Other highlights of Hurlbert’s life from Crofts’ book:

  • Born in 1827 in Charleston, South Carolina. His family moved to Philadelphia in 1831 and remained there through 1843, then went back to South Carolina after Hurlbert’s father died.
  • Hurlbert attended Harvard College from 1845 through 1849, obtaining undergraduate and divinity degrees. “He appears to have been … a young man of enormous talent, plainly destined for great success.”
  • After college, Hurlbert traveled in Europe, served a brief stint as a Unitarian minister in Massachusetts, and finally began working as a journalist, joining The New York Times in 1856.
  • Between 1857 and 1869, Hurlbert was portrayed as a fictional character in three novels by people who knew him. These portrayals offered “a baffling mix of qualities,” from “warmly ingratiating and intellectually brilliant” to “secretive, self-centered and ultimately self-destructive,” according to Crofts.
  • A Douglas supporter, Hurlbert’s personal peacekeeping mission in 1861 resulted in his 13-month imprisonment by the Confederates in Richmond, Virginia. He escaped, returned to the North, and soon joined the New York World, which he subsequently edited.
  • As he was writing the Diary in 1879, Hurlbert also led the successful campaign to move a 3,500-year-old obelisk, “Cleopatra’s Needle,” from Egypt to New York City’s Central Park, where it remains today.
  • After being ousted from the World in 1883 by new ownership, Hurlbert married and moved to Europe. He quickly followed Ireland Under Coercion with another book about France. But Hurlbert soon got caught up an extramarital affair and highly-publicized court case that scandalized his waning reputation. He died in Italy in 1895, “an exile [and] a fugitive from the law.”
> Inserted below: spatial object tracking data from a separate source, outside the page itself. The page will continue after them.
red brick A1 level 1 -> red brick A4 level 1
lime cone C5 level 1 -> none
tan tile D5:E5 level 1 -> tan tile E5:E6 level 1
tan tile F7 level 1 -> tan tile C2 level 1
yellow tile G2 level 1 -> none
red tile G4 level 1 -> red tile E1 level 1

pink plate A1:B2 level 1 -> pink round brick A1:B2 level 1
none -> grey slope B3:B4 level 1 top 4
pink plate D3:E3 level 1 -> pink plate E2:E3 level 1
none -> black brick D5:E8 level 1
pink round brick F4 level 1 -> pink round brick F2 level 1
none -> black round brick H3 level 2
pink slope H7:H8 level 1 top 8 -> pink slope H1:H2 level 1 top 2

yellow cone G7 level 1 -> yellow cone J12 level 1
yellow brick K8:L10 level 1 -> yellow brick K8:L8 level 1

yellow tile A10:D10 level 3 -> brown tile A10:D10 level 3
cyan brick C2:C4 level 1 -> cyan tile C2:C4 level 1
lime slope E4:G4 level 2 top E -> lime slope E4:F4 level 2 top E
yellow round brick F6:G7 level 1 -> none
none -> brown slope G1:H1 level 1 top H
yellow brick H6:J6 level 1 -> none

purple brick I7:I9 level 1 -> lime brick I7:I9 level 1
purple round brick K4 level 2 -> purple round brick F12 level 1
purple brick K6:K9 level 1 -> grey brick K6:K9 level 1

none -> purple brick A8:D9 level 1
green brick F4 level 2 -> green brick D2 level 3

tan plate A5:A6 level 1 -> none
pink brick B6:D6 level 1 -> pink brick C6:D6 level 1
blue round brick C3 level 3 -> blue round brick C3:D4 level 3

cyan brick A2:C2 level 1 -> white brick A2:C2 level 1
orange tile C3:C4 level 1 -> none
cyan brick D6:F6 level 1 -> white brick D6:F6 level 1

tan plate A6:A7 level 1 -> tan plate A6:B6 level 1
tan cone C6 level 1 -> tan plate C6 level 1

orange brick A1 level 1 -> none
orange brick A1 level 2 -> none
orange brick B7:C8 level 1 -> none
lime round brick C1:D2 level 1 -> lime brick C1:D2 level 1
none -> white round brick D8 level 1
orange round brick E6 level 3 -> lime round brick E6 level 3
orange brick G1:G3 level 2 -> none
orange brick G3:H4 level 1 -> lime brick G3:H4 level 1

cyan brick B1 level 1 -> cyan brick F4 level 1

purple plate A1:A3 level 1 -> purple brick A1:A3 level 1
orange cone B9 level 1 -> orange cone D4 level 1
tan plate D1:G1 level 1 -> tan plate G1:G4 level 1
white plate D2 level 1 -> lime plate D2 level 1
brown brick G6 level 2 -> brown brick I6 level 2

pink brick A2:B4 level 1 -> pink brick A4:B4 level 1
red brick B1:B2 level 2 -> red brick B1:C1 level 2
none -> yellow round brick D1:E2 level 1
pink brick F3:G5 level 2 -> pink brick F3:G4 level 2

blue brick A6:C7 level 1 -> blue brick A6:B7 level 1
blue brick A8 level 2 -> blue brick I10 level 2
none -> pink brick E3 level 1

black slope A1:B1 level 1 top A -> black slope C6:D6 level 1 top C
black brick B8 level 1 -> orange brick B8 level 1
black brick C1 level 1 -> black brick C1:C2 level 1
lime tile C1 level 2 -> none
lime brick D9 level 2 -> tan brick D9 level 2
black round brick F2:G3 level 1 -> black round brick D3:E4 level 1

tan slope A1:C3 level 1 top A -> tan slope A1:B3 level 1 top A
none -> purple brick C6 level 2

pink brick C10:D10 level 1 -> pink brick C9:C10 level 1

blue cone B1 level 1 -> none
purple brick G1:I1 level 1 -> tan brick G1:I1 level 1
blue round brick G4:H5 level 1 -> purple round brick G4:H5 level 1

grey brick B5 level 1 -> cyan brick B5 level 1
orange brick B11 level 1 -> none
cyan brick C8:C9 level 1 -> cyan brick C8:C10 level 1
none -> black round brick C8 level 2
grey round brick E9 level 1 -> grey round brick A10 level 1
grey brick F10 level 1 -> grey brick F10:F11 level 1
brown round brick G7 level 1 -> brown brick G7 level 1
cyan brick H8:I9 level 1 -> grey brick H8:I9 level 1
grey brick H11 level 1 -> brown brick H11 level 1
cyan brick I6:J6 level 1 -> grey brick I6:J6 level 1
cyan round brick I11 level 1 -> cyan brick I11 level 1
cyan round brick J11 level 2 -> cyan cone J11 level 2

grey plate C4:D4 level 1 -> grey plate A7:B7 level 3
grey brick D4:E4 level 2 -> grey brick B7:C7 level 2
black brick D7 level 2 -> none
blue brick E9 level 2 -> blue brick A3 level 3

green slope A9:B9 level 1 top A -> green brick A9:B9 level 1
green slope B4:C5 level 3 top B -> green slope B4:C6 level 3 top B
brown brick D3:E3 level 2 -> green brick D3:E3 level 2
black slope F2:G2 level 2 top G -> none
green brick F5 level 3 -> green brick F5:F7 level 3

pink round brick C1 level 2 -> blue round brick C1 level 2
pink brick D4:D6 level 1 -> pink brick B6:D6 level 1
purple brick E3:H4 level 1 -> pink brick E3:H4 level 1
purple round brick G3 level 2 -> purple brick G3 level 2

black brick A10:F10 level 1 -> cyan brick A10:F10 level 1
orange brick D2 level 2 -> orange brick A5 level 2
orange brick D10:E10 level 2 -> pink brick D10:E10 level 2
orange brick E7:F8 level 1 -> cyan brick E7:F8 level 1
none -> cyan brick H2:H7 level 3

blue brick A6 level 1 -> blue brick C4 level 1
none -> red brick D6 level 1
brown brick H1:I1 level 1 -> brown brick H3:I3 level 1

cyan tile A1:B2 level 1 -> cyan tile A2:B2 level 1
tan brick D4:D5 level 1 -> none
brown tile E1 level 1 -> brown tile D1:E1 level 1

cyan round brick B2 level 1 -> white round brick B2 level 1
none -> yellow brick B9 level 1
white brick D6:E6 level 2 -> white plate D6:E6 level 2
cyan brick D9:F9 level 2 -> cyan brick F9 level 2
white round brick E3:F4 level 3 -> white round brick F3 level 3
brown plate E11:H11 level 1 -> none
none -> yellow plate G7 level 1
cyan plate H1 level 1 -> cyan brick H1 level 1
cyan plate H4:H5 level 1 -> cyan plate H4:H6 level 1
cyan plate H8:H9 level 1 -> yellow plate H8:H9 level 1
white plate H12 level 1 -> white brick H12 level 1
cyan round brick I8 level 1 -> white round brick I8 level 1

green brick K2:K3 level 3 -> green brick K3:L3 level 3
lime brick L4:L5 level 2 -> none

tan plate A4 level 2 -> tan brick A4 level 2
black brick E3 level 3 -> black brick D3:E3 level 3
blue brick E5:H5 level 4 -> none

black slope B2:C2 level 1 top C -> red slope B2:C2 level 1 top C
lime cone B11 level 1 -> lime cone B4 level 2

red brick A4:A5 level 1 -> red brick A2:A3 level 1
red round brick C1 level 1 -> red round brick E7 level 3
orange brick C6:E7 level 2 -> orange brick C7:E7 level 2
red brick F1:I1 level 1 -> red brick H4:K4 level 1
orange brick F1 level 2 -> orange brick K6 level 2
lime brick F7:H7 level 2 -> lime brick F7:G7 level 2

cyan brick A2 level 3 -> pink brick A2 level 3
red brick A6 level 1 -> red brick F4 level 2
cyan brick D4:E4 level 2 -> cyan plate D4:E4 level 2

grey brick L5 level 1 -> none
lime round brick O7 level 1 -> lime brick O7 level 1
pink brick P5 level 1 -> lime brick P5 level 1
As suggested above, future posts will deal with Hurlbert’s views of the Irish in America and how his experiences with the American Civil War influenced his views on the agrarian agitation and Home Rule movement in Ireland. I’ll also look at the U.S. and European reviews of Ireland Under Coercion.

New York City in the 1880s. After Hurlbert”s U.S. newspaper career peaked in 1883, he moved to Europe. He traveled in Ireland during the first half of 1888.

NOTES:  Opening quote from page 8 of Ireland Under Coercion: The Diary of an American. Other material from A secession crisis enigma : William Henry Hurlbert and “The diary of a public man by Daniel W. Crofts.